A hundred years of winter, on a summer’s day. I said through a throat suddenly choked and tight, “You didn’t make this winter.”

“No, my lady,” he said, still looking at me with all the vast self-congratulation of a man who’d found a treasure hidden in a dirty trough. A treasure of gold, like the Staryk ever coveted; and when they’d begun to raid us more, when they’d begun to come for that gold more often—that was when the winters had begun to grow steadily worse. And now—and now—there were two vast storerooms heaped with shining, sunlit gold; the warmth of the summer sun trapped into cold metal for the Staryk to hoard deep inside his walls, while he buried my home under a wall of winter.
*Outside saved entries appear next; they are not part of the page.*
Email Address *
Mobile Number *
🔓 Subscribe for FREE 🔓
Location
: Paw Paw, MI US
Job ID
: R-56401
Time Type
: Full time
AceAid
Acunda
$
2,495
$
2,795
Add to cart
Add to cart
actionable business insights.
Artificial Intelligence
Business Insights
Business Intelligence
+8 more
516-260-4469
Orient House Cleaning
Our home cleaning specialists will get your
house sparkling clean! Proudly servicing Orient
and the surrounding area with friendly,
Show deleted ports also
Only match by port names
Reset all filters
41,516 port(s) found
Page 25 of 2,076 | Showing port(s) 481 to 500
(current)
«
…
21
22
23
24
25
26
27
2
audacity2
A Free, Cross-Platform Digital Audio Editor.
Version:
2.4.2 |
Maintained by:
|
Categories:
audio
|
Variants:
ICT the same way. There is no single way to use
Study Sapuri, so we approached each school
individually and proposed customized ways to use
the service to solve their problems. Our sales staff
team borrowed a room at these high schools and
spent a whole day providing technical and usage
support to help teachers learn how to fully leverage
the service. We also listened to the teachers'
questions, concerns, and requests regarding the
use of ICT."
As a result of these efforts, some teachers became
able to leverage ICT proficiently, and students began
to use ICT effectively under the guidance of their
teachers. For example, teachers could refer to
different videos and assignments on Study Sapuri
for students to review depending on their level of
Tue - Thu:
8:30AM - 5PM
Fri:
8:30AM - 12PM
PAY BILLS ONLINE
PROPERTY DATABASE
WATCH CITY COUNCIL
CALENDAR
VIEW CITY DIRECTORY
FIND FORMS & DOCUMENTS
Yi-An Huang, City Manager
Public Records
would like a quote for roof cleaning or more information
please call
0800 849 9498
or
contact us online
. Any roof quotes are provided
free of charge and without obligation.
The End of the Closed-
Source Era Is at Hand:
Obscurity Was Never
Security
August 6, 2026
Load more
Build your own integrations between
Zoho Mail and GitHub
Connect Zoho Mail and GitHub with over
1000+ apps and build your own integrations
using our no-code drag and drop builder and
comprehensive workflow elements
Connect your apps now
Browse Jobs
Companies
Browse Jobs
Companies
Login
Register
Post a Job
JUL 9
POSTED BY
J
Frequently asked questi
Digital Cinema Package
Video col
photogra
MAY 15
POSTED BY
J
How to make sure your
He smiled at me, still holding my hand; he smiled at me, and then turned to the driver and said, “Go!” and with a lurch we were onto the white road; the king’s road, Shofer had called it; the Staryk road I had known and glimpsed in the dark woods all my life. It was running on ahead of us as if it had always been there, and stretched away behind us too, as far as I could see, an endless vaulted passageway. The strange unearthly-white trees lined it on both sides, their limbs hung with clear ice-drops and white leaves, and the surface of it was smooth blue-white ice, clouded. The sleigh flew over it, and all at once a sudden strong smell of pine needles and sap came into my nose, a desperate struggling of life. Through the canopy of white branches overhead, the sky began to change: the grey flushed slowly through on one side with blue, and on the other with golden and orange, a summer evening’s sky over winter woods, and I knew that we’d slid out of his kingdom and back into my own world.